Il découle de ce qui précède que, faute de base légale, la décision attaquée doit être annulée.

5.                      Vu l'annulation de la décision pour le motif précité, il n'apparaît pas nécessaire d'examiner les autres griefs des recourants, étant au demeurant constaté que vu l'absence de motivation de la décision contestée (art. 42 al. 1 let. c LPA-VD), le Tribunal n'apparaît pas en mesure de se prononcer sur ces griefs, notamment sur le respect du principe de la proportionnalité. Le décision devrait dès lors être annulée pour défaut de motivation également.

6.                      Il résulte des considérants qui précèdent que le recours doit être admis et la décision de l'autorité intimée du 21 février 2019 annulée. Il ne peut toutefois être donné suite à la conclusion des recourants tendant au renvoi de la cause à l'autorité intimée pour nouvelle décision sur le placement de leurs enfants, en particulier pour la période du 1er novembre 2018 au 5 juillet 2019. En effet, la décision de résiliation du 6 février 2019, qui excède l'objet de la présente procédure, n'a pas été contestée et elle est en force. Ensuite, l'année scolaire 2018-2019 est terminée, de sorte qu'une telle conclusion n'a plus d'objet. Conformément à l'art. 1.3 du Règlement de l'ARAJ, la durée du placement est d'une année scolaire et nécessite une réinscription pour l'année suivante. Il appartient donc aux recourants, conformément à cette disposition, de déposer, pour chaque année scolaire une nouvelle demande d'inscription, à laquelle la structure d'accueil donnera ou non suite en fonction des disponibilités et des autres conditions d'accueil.

7.                      Il convient de statuer sans frais (art. 52 LPA-VD). Succombant, l'autorité intimée versera une indemnité à titre de dépens aux recourants qui ont procédé avec un l'assistance d'un mandataire professionnel (art. 55 LPA-VD). S'agissant du montant de cette indemnité, il comprend une participation aux honoraires et les débours indispensables (art. 11 al. 1 du Tarif du 28 avril 2015 des frais judiciaires et des dépens en matière administrative: TFJDA; BLV 173.36.5.1). Vu notamment la nature de la cause et les opérations effectuées, cette indemnité sera arrêtée à 1'500 francs.


Par ces motifs
 la Cour de droit administratif et public
du Tribunal cantonal
arrête:

 

I.                       Le recours est admis.

II.                      La décision du 21 février 2019 du Comité de direction de l'Association scolaire intercommunale de l'établissement de Granges et environs (ASIEGE), est annulée.

III.                    Il n'est pas perçu d'émolument de justice.
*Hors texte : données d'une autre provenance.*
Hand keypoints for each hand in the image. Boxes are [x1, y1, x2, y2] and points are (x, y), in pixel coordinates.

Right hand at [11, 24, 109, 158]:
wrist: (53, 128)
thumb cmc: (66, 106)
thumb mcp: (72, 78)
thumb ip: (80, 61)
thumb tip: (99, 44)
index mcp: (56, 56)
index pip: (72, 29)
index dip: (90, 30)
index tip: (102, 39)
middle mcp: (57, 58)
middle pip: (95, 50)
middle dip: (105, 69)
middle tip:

IV.                    L'Association scolaire intercommunale de l'établissement de Granges et environs (ASIEGE) versera à A.________ et B.________, créanciers solidaires, une indemnité de 1'500 (mille cinq cents) francs à titre de dépens.
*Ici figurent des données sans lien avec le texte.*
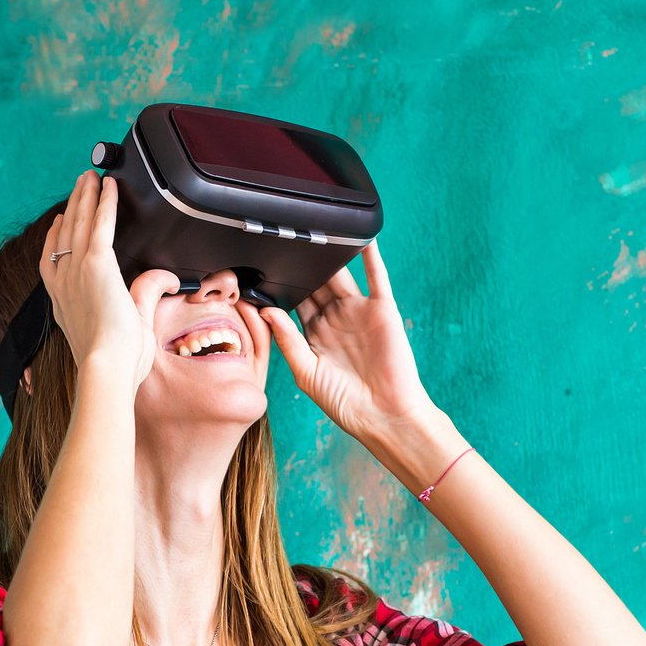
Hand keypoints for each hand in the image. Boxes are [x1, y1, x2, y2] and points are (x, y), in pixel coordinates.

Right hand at [39, 171, 179, 388]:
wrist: (108, 367)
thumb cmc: (116, 360)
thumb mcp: (132, 323)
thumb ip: (148, 295)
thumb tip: (170, 280)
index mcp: (64, 302)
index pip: (53, 262)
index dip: (56, 238)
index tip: (60, 222)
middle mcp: (64, 283)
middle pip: (66, 234)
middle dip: (73, 207)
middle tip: (79, 186)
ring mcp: (76, 271)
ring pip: (79, 223)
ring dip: (84, 196)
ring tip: (88, 177)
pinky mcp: (95, 264)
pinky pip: (100, 223)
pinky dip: (104, 202)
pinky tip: (108, 185)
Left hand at [245, 241, 436, 440]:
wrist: (384, 414)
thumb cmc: (344, 402)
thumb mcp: (306, 372)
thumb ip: (287, 340)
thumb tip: (265, 311)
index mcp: (314, 334)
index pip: (293, 301)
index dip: (279, 286)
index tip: (260, 268)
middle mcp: (335, 318)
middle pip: (315, 283)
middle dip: (301, 265)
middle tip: (283, 240)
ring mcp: (359, 311)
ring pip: (340, 275)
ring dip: (329, 255)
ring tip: (315, 230)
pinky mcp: (382, 309)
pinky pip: (376, 277)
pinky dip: (370, 257)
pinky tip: (360, 237)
Lausanne, le 10 septembre 2019

 

La présidente:                                                                                           La greffière:


                                                                                                                 

Le présent arrêt est communiqué aux destinataires de l'avis d'envoi ci-joint.
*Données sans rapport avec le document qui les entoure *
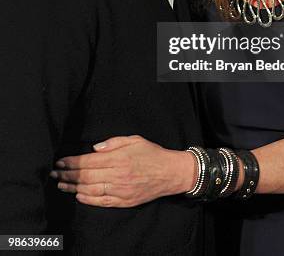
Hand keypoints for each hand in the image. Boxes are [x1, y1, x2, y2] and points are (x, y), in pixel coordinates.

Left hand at [50, 135, 195, 207]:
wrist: (170, 173)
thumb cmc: (152, 153)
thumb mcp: (134, 140)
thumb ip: (113, 142)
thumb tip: (94, 148)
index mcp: (119, 158)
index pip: (88, 161)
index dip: (72, 162)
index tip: (60, 162)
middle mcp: (117, 175)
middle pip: (86, 176)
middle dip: (67, 175)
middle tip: (54, 174)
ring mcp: (120, 190)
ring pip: (91, 190)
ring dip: (73, 188)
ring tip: (61, 185)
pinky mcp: (124, 201)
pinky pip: (102, 201)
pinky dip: (88, 199)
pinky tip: (79, 195)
Il peut faire l'objet, dans les trente jours suivant sa notification, d'un recours au Tribunal fédéral (Tribunal fédéral suisse, 1000 Lausanne 14). Le recours en matière de droit public s'exerce aux conditions des articles 82 ss de la loi du 17 juin 2005 sur le Tribunal fédéral (LTF - RS 173.110), le recours constitutionnel subsidiaire à celles des articles 113 ss LTF. Le mémoire de recours doit être rédigé dans une langue officielle, indiquer les conclusions, les motifs et les moyens de preuve, et être signé. Les motifs doivent exposer succinctement en quoi l’acte attaqué viole le droit. Les pièces invoquées comme moyens de preuve doivent être jointes au mémoire, pour autant qu’elles soient en mains de la partie; il en va de même de la décision attaquée.